A Scientific American article describes evolution of Web that consisted largely of documents for humans to read and that included data and information for computers to manipulate. In order, to help the people and machines to communicate concisely, this huge repository of information (Web) have to be re-engineered to define shared and common domain theories that are machine processable. This is the precise aim of Semantic Web to build metadata – rich Web where presently human-readable content will have machine-understandable semantics. Semantic Web achieves the increased demand of shared semantic and a web of data and information derived from it through the adaptation of common conceptualizations referred to as Ontologies. Ontologies are fundamental building blocks of Semantic Web and therefore cheap and fast construction of domain-specific ontologies is crucial for the success and the proliferation of the Semantic Web. We explore how a semantic web may impact software engineering where common conceptualizations (e.g., software, work products, experience) from previous projects need to be reused in new projects.

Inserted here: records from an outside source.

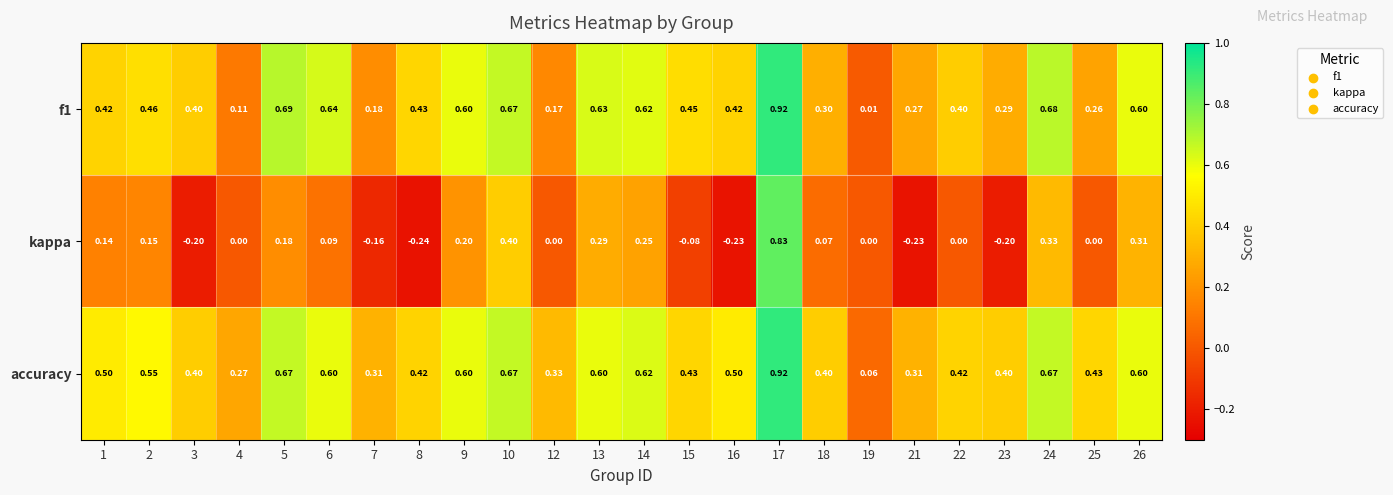

Which series has the largest range (max minus min)?

kappa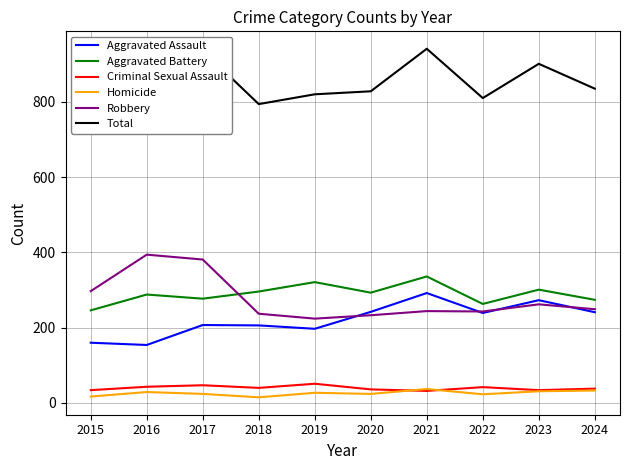

True or false: Aggravated Assault has a value of 241 at 2024.

True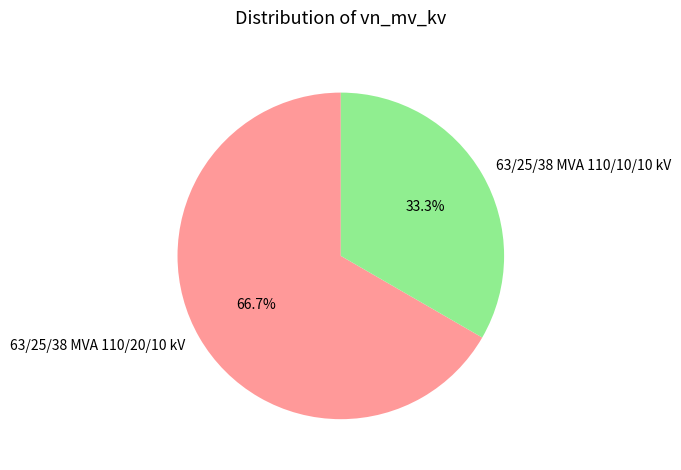

Which category accounts for the majority?

63/25/38 MVA 110/20/10 kV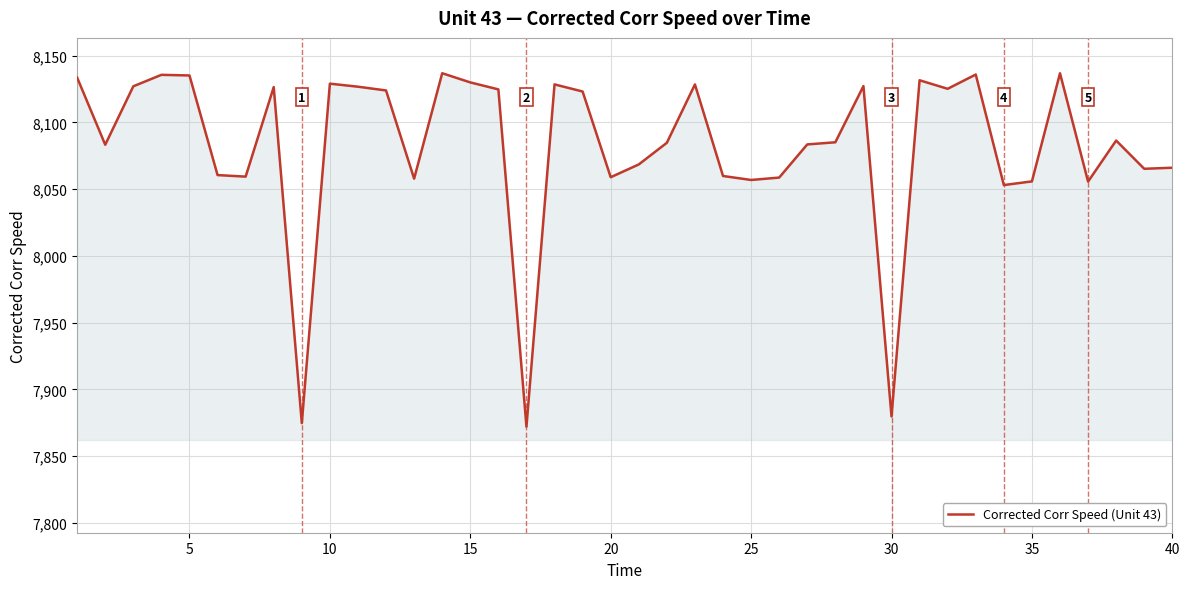

What is the minimum value shown in the chart?

7872.0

The chapter will contribute in the following ways: (a) It will introduce an ontology learning technique from design diagrams (specifically UML) which is in line with the research direction of building ontologies from different sources to enable a rich semantic web; (b) It will show a concrete semantic web application how the semantic web technology of ontology can promote software reuse; (c) It will put recent research on transformations from UML to OWL and vice-versa in perspective; and (d) it will motivate more research effort in semi-automatically building integrated information models.